Australian Museum Mammalogy Collection
Mammalogy is the study of mammals. Mammals include placental mammals such as rodents, primates and whales; marsupials such as kangaroos and koalas; and monotremes such as the platypus and echidna.
Mammals are warm-blooded animals that have:
- mammary glands which produce milk
- hair of some form (even whales have hair)
- live births (except for monotremes which lay eggs)
About the collection
The Australian Museum Mammalogy collection is one of the most comprehensive collections of Australasian mammals in the world. Some of the biggest collections are from Australia, Papua New Guinea, Indonesia and the Solomon Islands.

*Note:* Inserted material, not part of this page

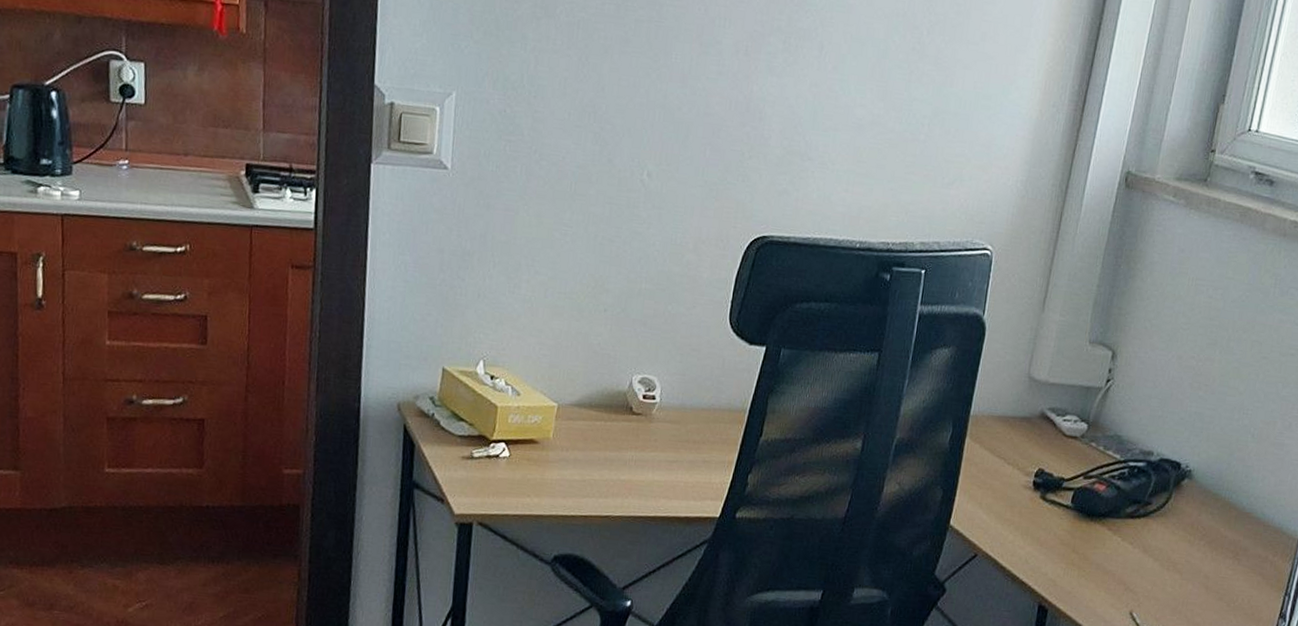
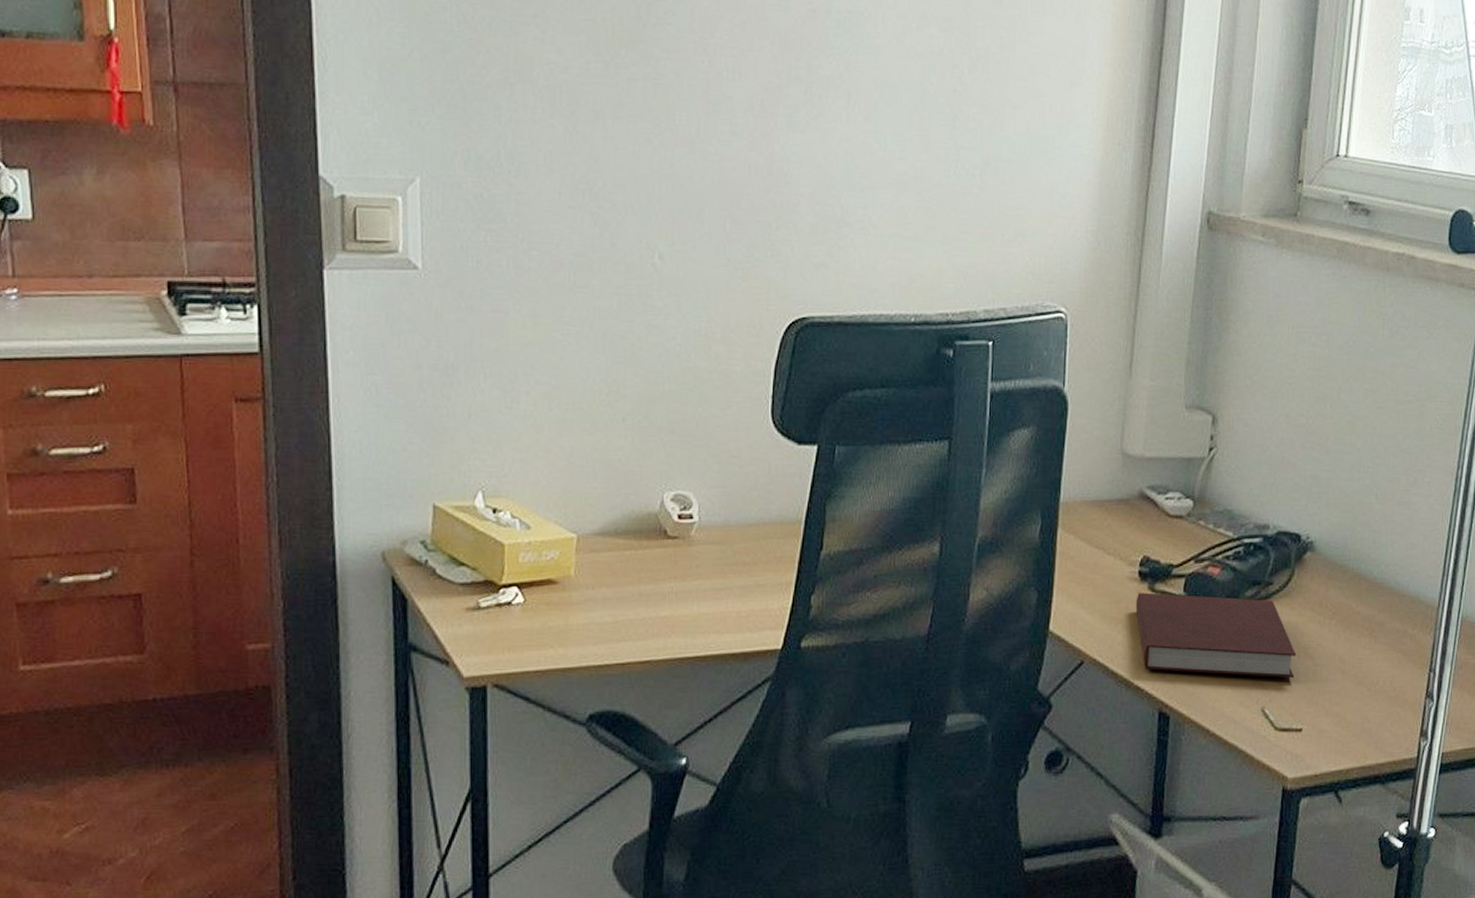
notebook: none [1027,500,1166,588] -> present [1135,592,1297,677]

Among the most important specimens in the collection are the more than 400 type specimens (types are the original specimens on which the first description of a particular species or subspecies is based). Other important specimens are the extinct species about which little is known, such as the Pig-footed Bandicoot, Eastern Hare-wallaby, and the Thylacine.

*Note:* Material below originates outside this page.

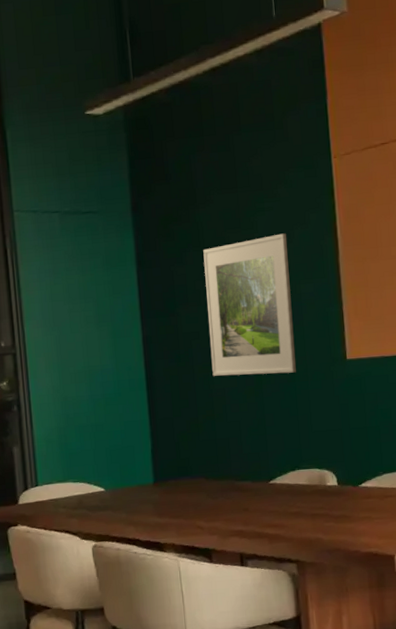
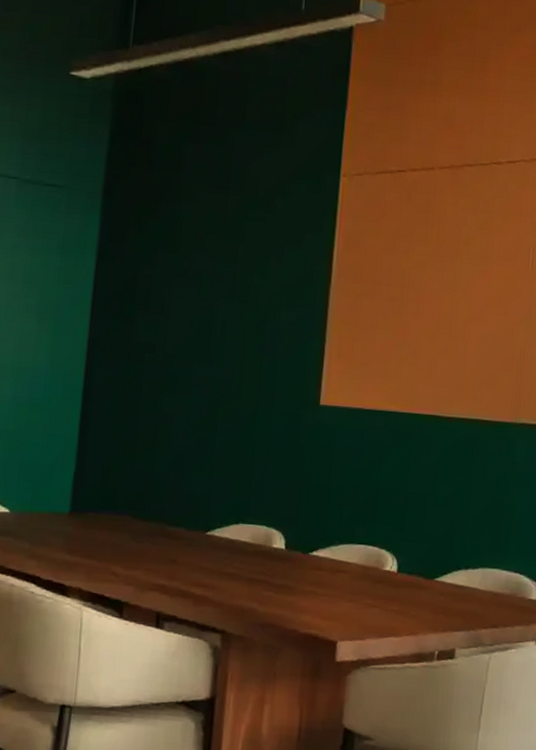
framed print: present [203,233,296,376] -> none [162,249,276,410]

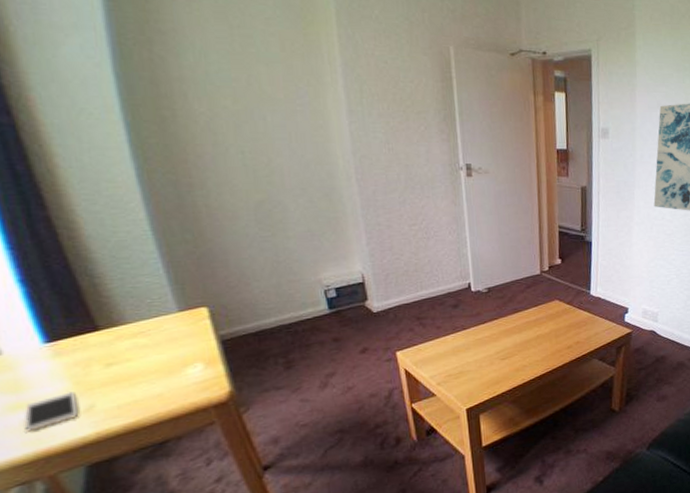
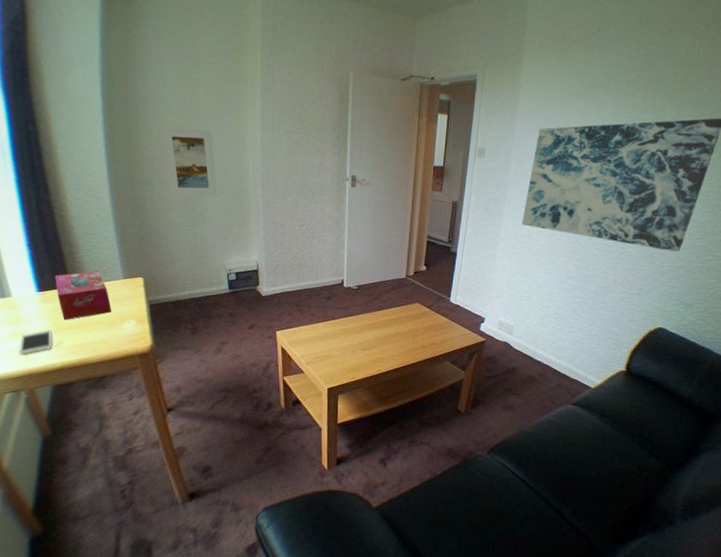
tissue box: none [71,305,167,377] -> present [55,271,112,321]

The Australian Museum Mammal collection contains specimens of more than 170 different taxa. Most types in the collection are from Australia, although there are also many from other parts of the Pacific region including many from Papua New Guinea, the Solomon Islands and Indonesia. Like specimens of extinct species, the types are stored separate from the main collection so they can be readily accessed for research and curation purposes.